### Given problem
Rewrite the rows from the line containing "text The @ServiceAdded" through the line containing "text MyService service; [112, 1420, 1162, 1439]" as a numbered list, skipping any blank lines.

### Element box rows
## Start
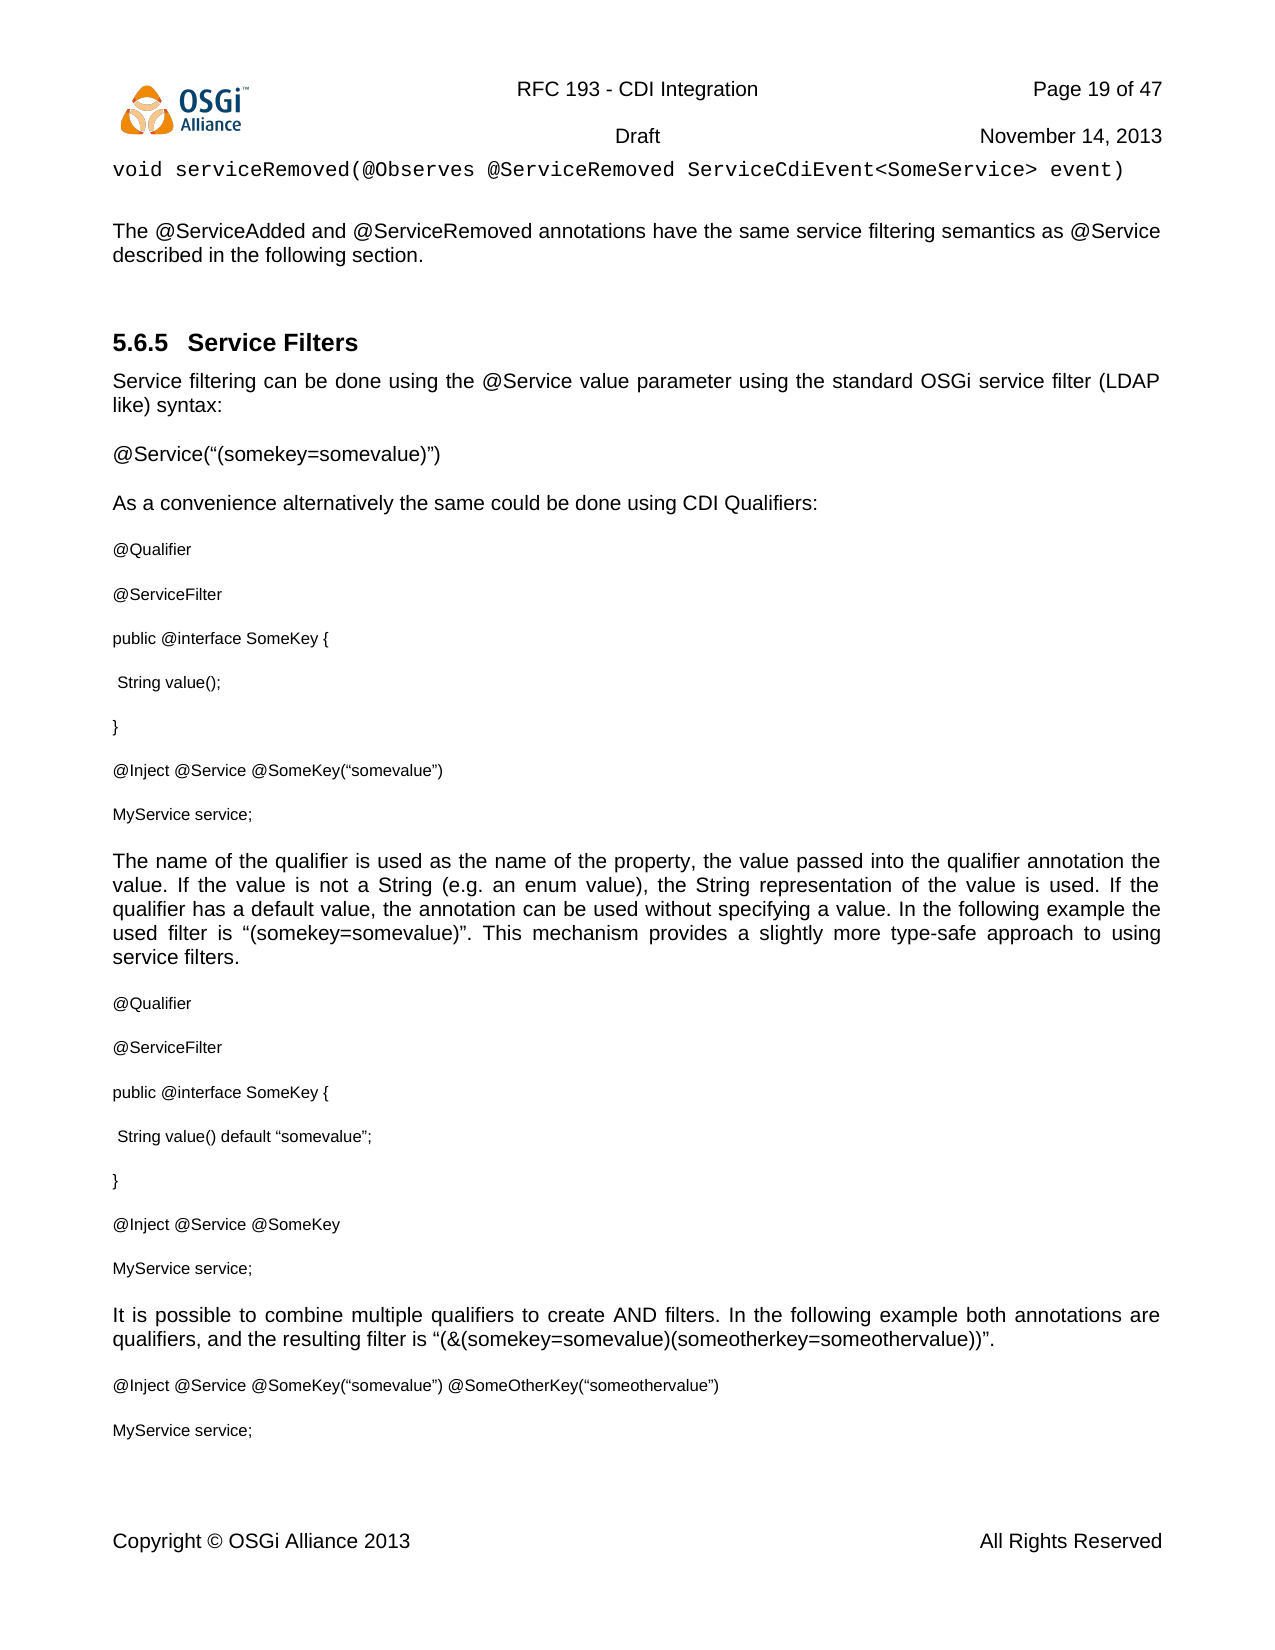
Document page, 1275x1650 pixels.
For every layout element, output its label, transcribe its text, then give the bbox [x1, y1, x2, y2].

text The @ServiceAdded and @ServiceRemoved annotations have the same service filtering semantics as @Service described in the following section. [112, 219, 1162, 267]
text @Inject @Service @SomeKey(“somevalue”) @SomeOtherKey(“someothervalue”) [112, 1376, 1162, 1395]
text @Inject @Service @SomeKey(“somevalue”) [112, 761, 1162, 780]
text public @interface SomeKey { [112, 628, 1162, 648]
text MyService service; [112, 805, 1162, 824]
text MyService service; [112, 1420, 1162, 1439]
text The name of the qualifier is used as the name of the property, the value passed into the qualifier annotation the value. If the value is not a String (e.g. an enum value), the String representation of the value is used. If the qualifier has a default value, the annotation can be used without specifying a value. In the following example the used filter is “(somekey=somevalue)”. This mechanism provides a slightly more type-safe approach to using service filters. [112, 849, 1162, 969]
text As a convenience alternatively the same could be done using CDI Qualifiers: [112, 491, 1162, 515]
text MyService service; [112, 1259, 1162, 1278]
text @ServiceFilter [112, 584, 1162, 603]
text public @interface SomeKey { [112, 1082, 1162, 1102]
text @Service(“(somekey=somevalue)”) [112, 442, 1162, 466]
picture [113, 78, 257, 142]
text Service filtering can be done using the @Service value parameter using the standard OSGi service filter (LDAP like) syntax: [112, 369, 1162, 417]
text It is possible to combine multiple qualifiers to create AND filters. In the following example both annotations are qualifiers, and the resulting filter is “(&(somekey=somevalue)(someotherkey=someothervalue))”. [112, 1303, 1162, 1351]
text @ServiceFilter [112, 1038, 1162, 1057]
text } [112, 717, 1162, 736]
text @Qualifier [112, 994, 1162, 1013]
text @Inject @Service @SomeKey [112, 1215, 1162, 1234]
text String value() default “somevalue”; [112, 1127, 1162, 1146]
text @Qualifier [112, 540, 1162, 559]
text void serviceRemoved(@Observes @ServiceRemoved ServiceCdiEvent<SomeService> event) [112, 159, 1162, 183]
text } [112, 1171, 1162, 1190]
subtitle Service Filters [112, 328, 1162, 357]
text String value(); [112, 673, 1162, 692]
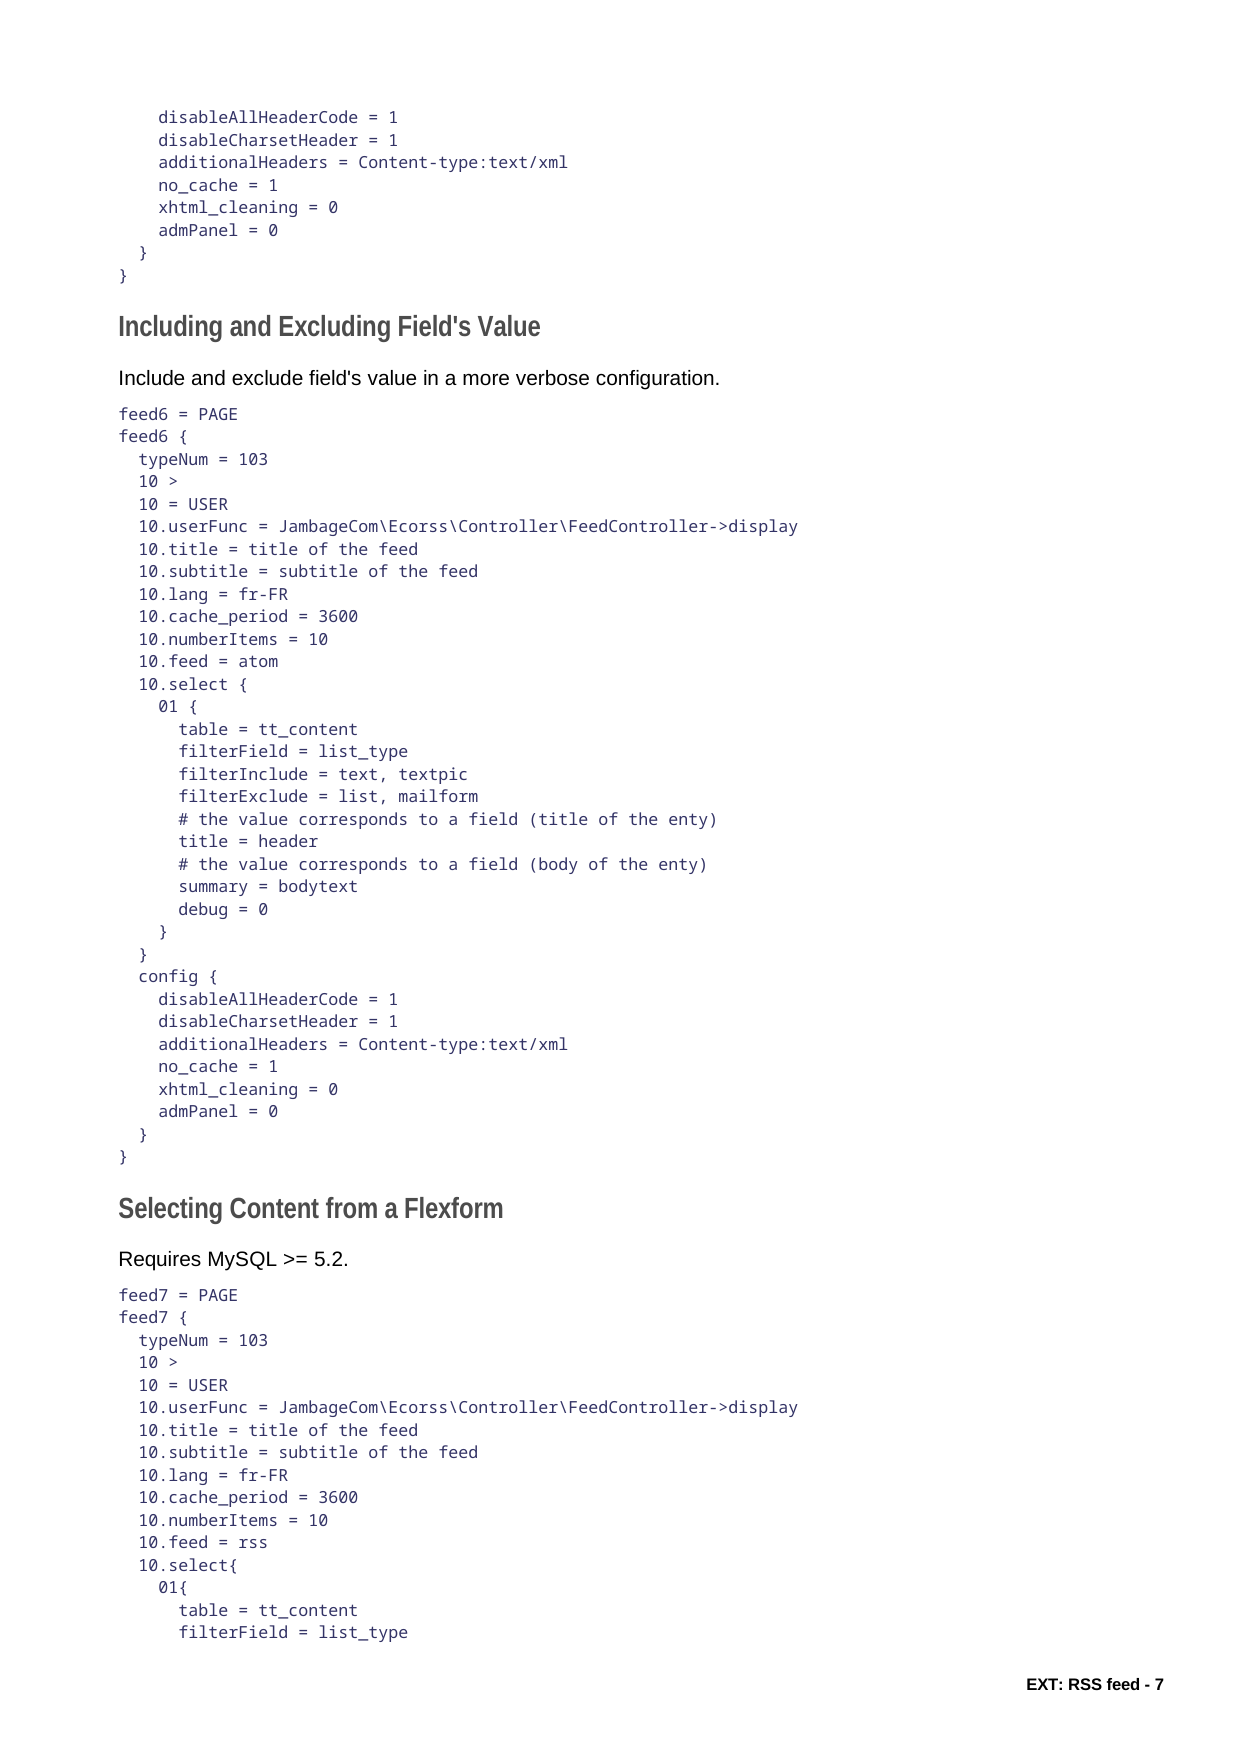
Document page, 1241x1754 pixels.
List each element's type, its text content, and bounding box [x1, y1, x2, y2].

text filterInclude = text, textpic [118, 763, 1163, 785]
text 10.select{ [118, 1554, 1163, 1576]
subtitle Including and Excluding Field's Value [118, 310, 1163, 343]
text disableAllHeaderCode = 1 [118, 106, 1163, 129]
text 10.userFunc = JambageCom\Ecorss\Controller\FeedController->display [118, 1396, 1163, 1419]
text no_cache = 1 [118, 174, 1163, 196]
text 10 > [118, 470, 1163, 493]
text } [118, 1145, 1163, 1168]
text config { [118, 965, 1163, 988]
text table = tt_content [118, 1599, 1163, 1621]
text feed7 { [118, 1306, 1163, 1329]
text admPanel = 0 [118, 1100, 1163, 1123]
text 10.userFunc = JambageCom\Ecorss\Controller\FeedController->display [118, 515, 1163, 538]
text # the value corresponds to a field (body of the enty) [118, 853, 1163, 875]
text admPanel = 0 [118, 219, 1163, 241]
text 10.subtitle = subtitle of the feed [118, 1441, 1163, 1464]
text # the value corresponds to a field (title of the enty) [118, 808, 1163, 830]
text filterField = list_type [118, 1621, 1163, 1644]
text disableCharsetHeader = 1 [118, 129, 1163, 151]
text 10.feed = atom [118, 650, 1163, 673]
text additionalHeaders = Content-type:text/xml [118, 1033, 1163, 1055]
text 01{ [118, 1576, 1163, 1599]
text 10 = USER [118, 493, 1163, 515]
text debug = 0 [118, 898, 1163, 920]
text xhtml_cleaning = 0 [118, 196, 1163, 219]
text } [118, 241, 1163, 264]
text 10.subtitle = subtitle of the feed [118, 560, 1163, 583]
text disableCharsetHeader = 1 [118, 1010, 1163, 1033]
text filterField = list_type [118, 740, 1163, 763]
text feed6 { [118, 425, 1163, 448]
text Requires MySQL >= 5.2. [118, 1248, 1163, 1271]
text 10 = USER [118, 1374, 1163, 1396]
text disableAllHeaderCode = 1 [118, 988, 1163, 1010]
text feed6 = PAGE [118, 403, 1163, 425]
text 10.cache_period = 3600 [118, 605, 1163, 628]
text feed7 = PAGE [118, 1284, 1163, 1306]
text 10.lang = fr-FR [118, 583, 1163, 605]
text Include and exclude field's value in a more verbose configuration. [118, 367, 1163, 390]
text 10.lang = fr-FR [118, 1464, 1163, 1486]
text 10.numberItems = 10 [118, 628, 1163, 650]
text } [118, 264, 1163, 286]
text 01 { [118, 695, 1163, 718]
text 10.numberItems = 10 [118, 1509, 1163, 1531]
text additionalHeaders = Content-type:text/xml [118, 151, 1163, 174]
text xhtml_cleaning = 0 [118, 1078, 1163, 1100]
text 10 > [118, 1351, 1163, 1374]
text } [118, 1123, 1163, 1145]
text typeNum = 103 [118, 1329, 1163, 1351]
text 10.feed = rss [118, 1531, 1163, 1554]
text } [118, 920, 1163, 943]
text table = tt_content [118, 718, 1163, 740]
text summary = bodytext [118, 875, 1163, 898]
text typeNum = 103 [118, 448, 1163, 470]
text } [118, 943, 1163, 965]
subtitle Selecting Content from a Flexform [118, 1191, 1163, 1224]
text no_cache = 1 [118, 1055, 1163, 1078]
text 10.cache_period = 3600 [118, 1486, 1163, 1509]
text 10.title = title of the feed [118, 538, 1163, 560]
text filterExclude = list, mailform [118, 785, 1163, 808]
text 10.title = title of the feed [118, 1419, 1163, 1441]
text 10.select { [118, 673, 1163, 695]
text title = header [118, 830, 1163, 853]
## End
### Correct output
1. text The @ServiceAdded and @ServiceRemoved annotations have the same service filtering semantics as @Service described in the following section. [112, 219, 1162, 267]
2. text @Inject @Service @SomeKey(“somevalue”) @SomeOtherKey(“someothervalue”) [112, 1376, 1162, 1395]
3. text @Inject @Service @SomeKey(“somevalue”) [112, 761, 1162, 780]
4. text public @interface SomeKey { [112, 628, 1162, 648]
5. text MyService service; [112, 805, 1162, 824]
6. text MyService service; [112, 1420, 1162, 1439]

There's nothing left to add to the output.